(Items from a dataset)

──────────────────────────────

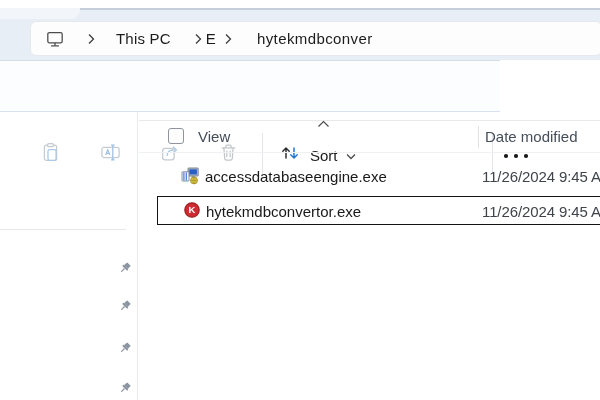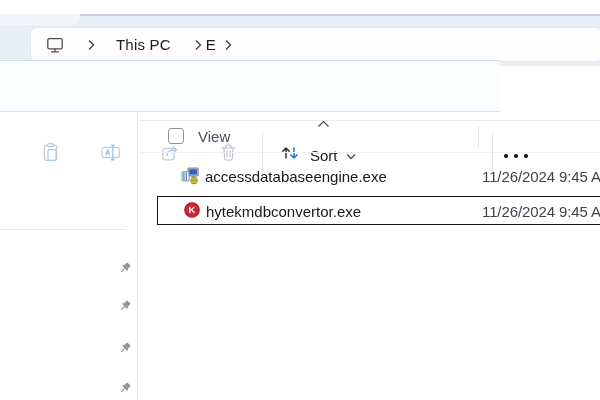--- a/index.html
+++ b/index.html
@@ -10,7 +10,7 @@
     -webkit-font-smoothing:antialiased;
   }
   
-  .chrome { position:absolute; left:0; top:14px; width:600px; height:52px; background:#e8eef6; }
+  .chrome { position:absolute; left:0; top:8px; width:600px; height:52px; background:#e8eef6; }
   .top-line { position:absolute; left:78px; top:0; width:522px; height:2px; background:#c5cedb; }
   .tab-remnant { position:absolute; left:0; top:0; width:80px; height:11px; background:#f2f6fb; border-radius:0 0 9px 0; }
   .address-bar {

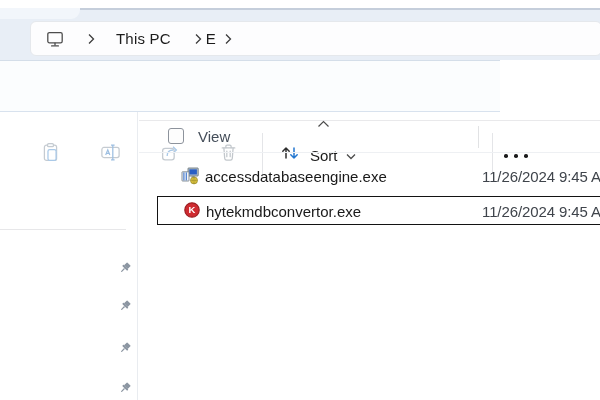--- a/index.html
+++ b/index.html
@@ -102,6 +102,7 @@
             <path d="M2 1.5l4.5 4.5L2 10.5"></path>
           </svg>
       </span>
+      <span class="crumb crumb-folder">hytekmdbconver</span>
     </div>
   </div>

──────────────────────────────

● **Problem to solve**: Every line above that holds the string "height" should be copied into the answer.

● **Solved exercise**:
-  .chrome { position:absolute; left:0; top:14px; width:600px; height:52px; background:#e8eef6; }
+  .chrome { position:absolute; left:0; top:8px; width:600px; height:52px; background:#e8eef6; }
   .top-line { position:absolute; left:78px; top:0; width:522px; height:2px; background:#c5cedb; }
   .tab-remnant { position:absolute; left:0; top:0; width:80px; height:11px; background:#f2f6fb; border-radius:0 0 9px 0; }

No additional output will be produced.